[Start of section]
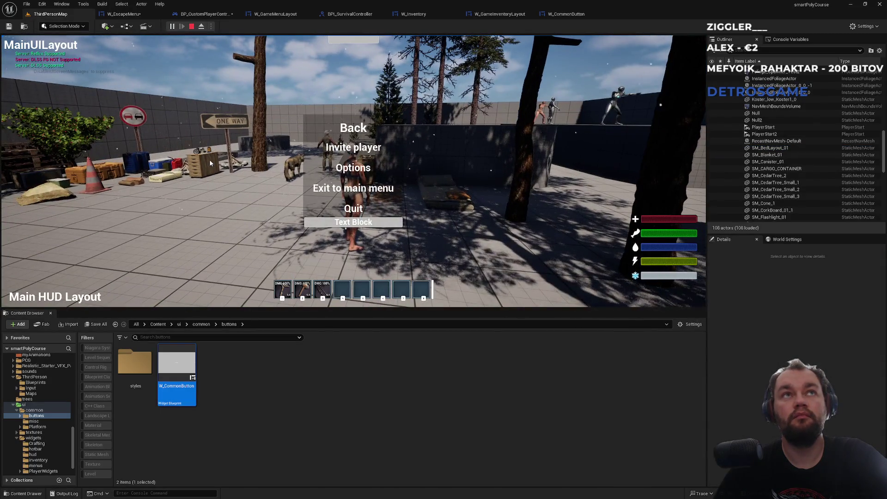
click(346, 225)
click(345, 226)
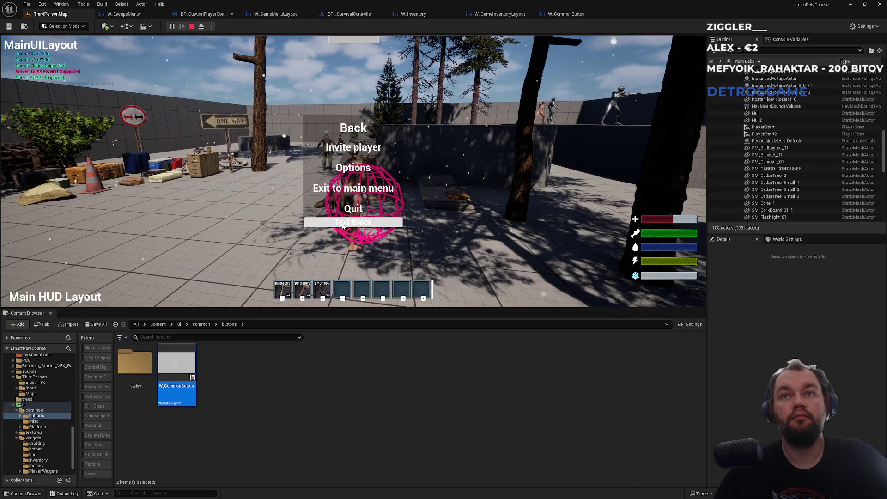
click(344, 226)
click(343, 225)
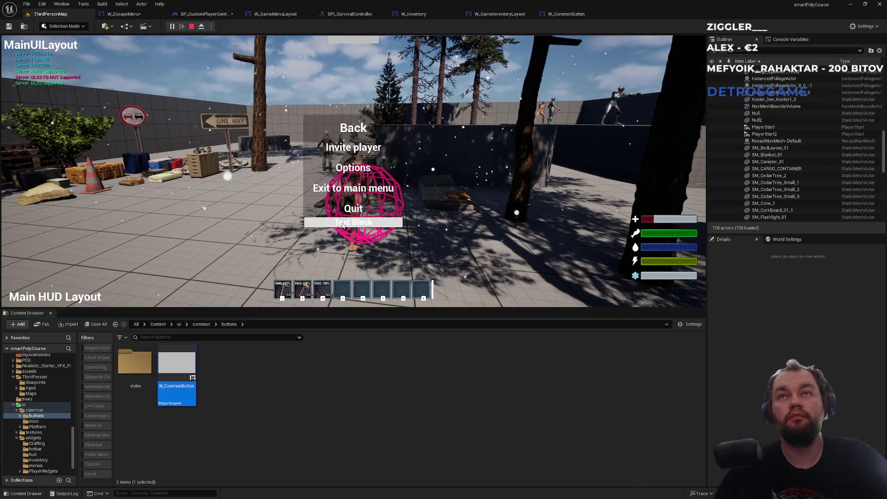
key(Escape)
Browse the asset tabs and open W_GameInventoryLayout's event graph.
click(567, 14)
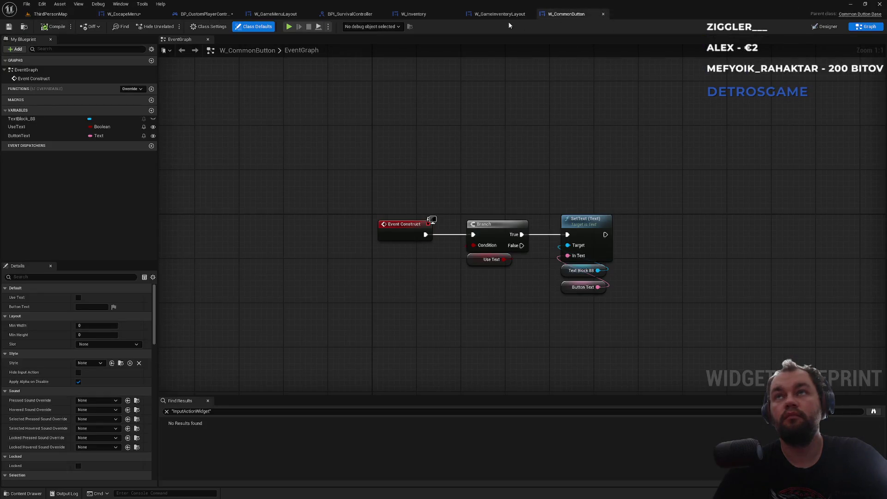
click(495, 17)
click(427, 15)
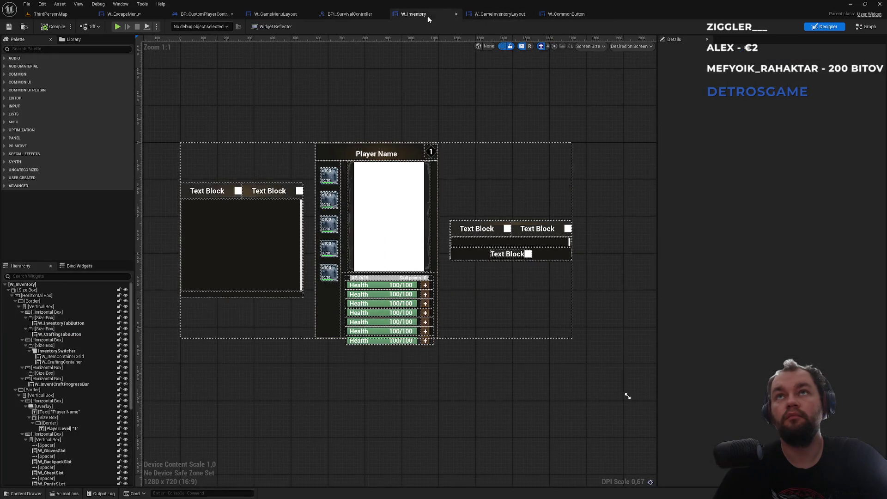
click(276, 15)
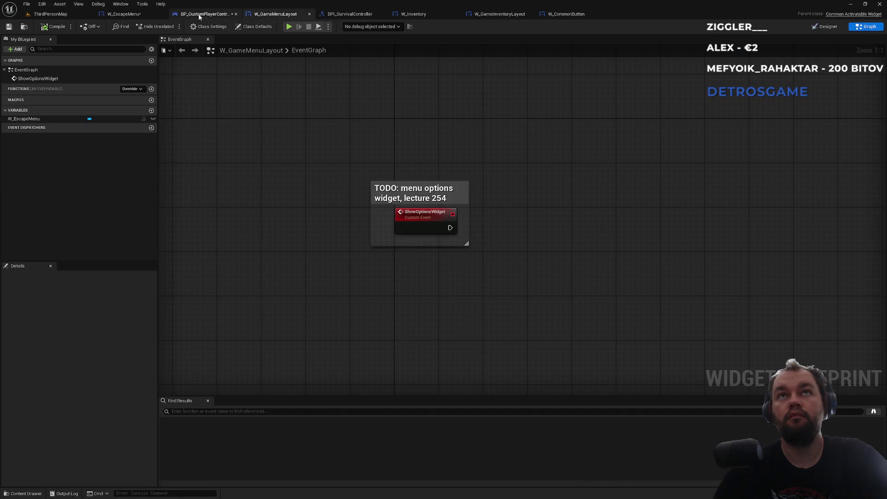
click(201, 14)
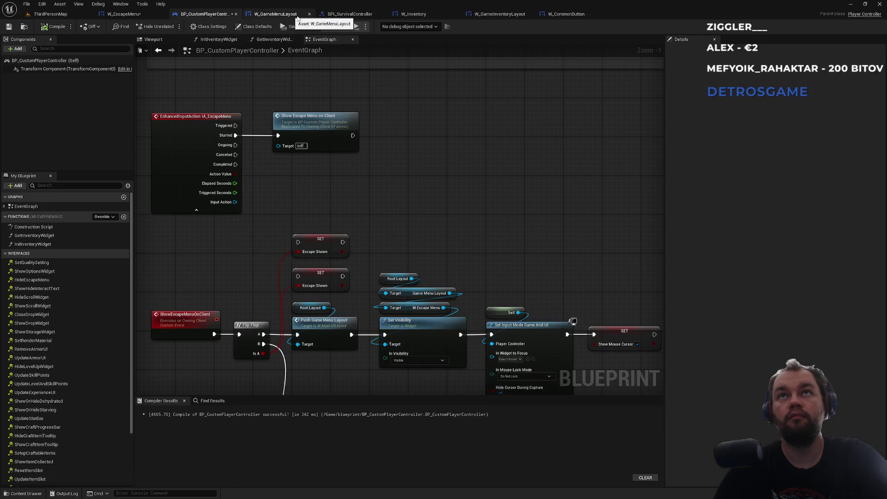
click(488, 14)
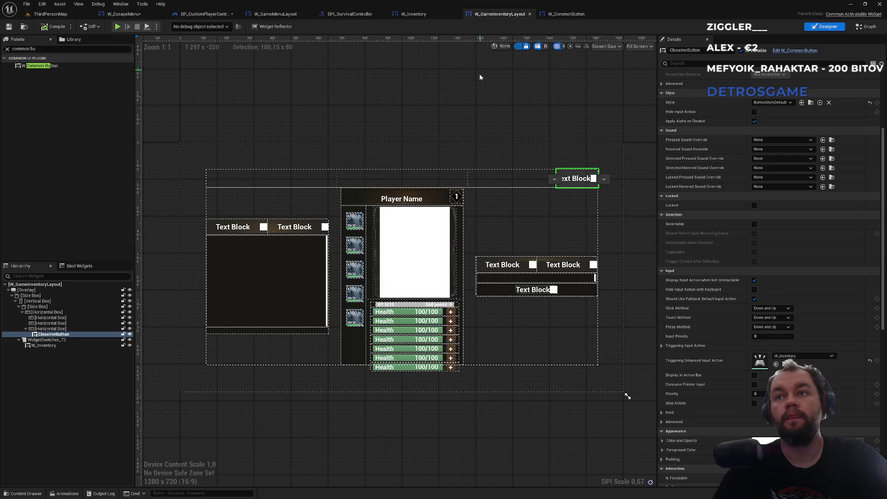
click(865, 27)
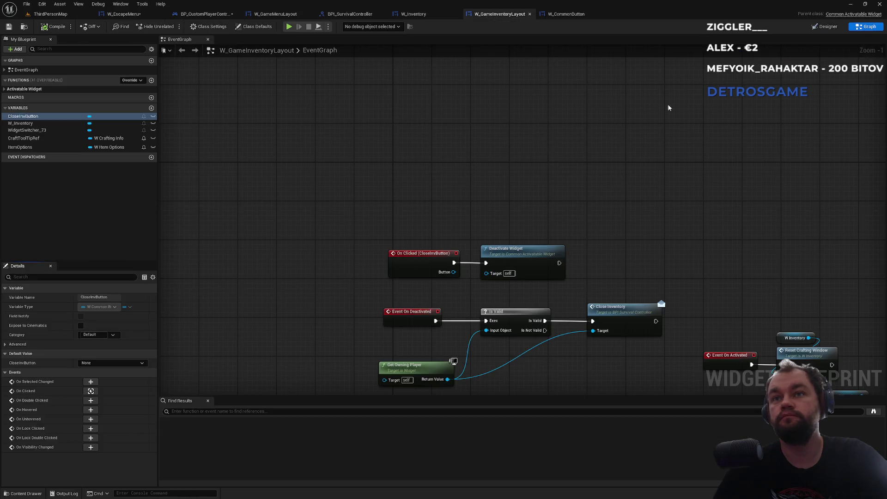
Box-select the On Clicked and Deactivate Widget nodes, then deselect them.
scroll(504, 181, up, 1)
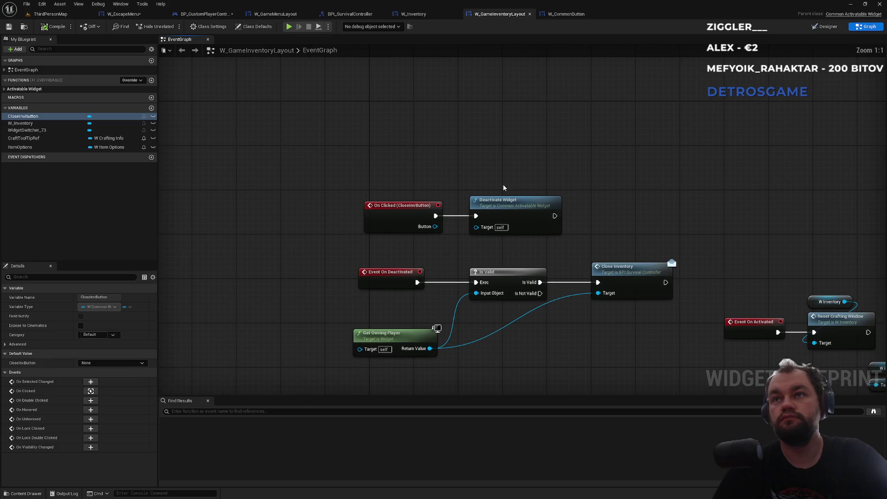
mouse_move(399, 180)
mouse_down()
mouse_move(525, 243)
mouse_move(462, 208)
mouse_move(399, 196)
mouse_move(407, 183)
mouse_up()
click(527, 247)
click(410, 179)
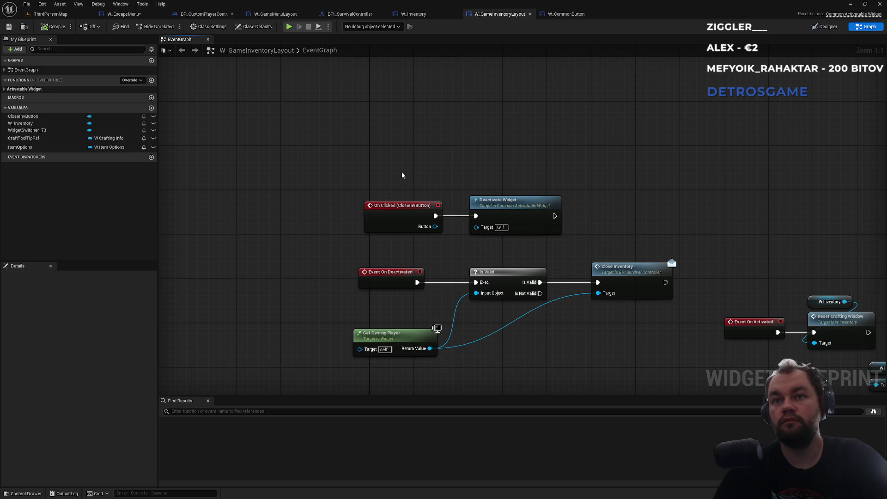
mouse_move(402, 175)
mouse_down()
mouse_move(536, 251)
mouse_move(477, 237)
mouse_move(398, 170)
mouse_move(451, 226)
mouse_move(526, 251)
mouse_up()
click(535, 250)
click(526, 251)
[End of section]
-- Task goal --
Copy every entry word for word, but omit the pictures.

-- Written answer --
click(346, 225)
click(345, 226)
click(344, 226)
click(343, 225)
key(Escape)
Browse the asset tabs and open W_GameInventoryLayout's event graph.
click(567, 14)
click(495, 17)
click(427, 15)
click(276, 15)
click(201, 14)
click(488, 14)
click(865, 27)
Box-select the On Clicked and Deactivate Widget nodes, then deselect them.
scroll(504, 181, up, 1)
mouse_move(399, 180)
mouse_down()
mouse_move(525, 243)
mouse_move(462, 208)
mouse_move(399, 196)
mouse_move(407, 183)
mouse_up()
click(527, 247)
click(410, 179)
mouse_move(402, 175)
mouse_down()
mouse_move(536, 251)
mouse_move(477, 237)
mouse_move(398, 170)
mouse_move(451, 226)
mouse_move(526, 251)
mouse_up()
click(535, 250)
click(526, 251)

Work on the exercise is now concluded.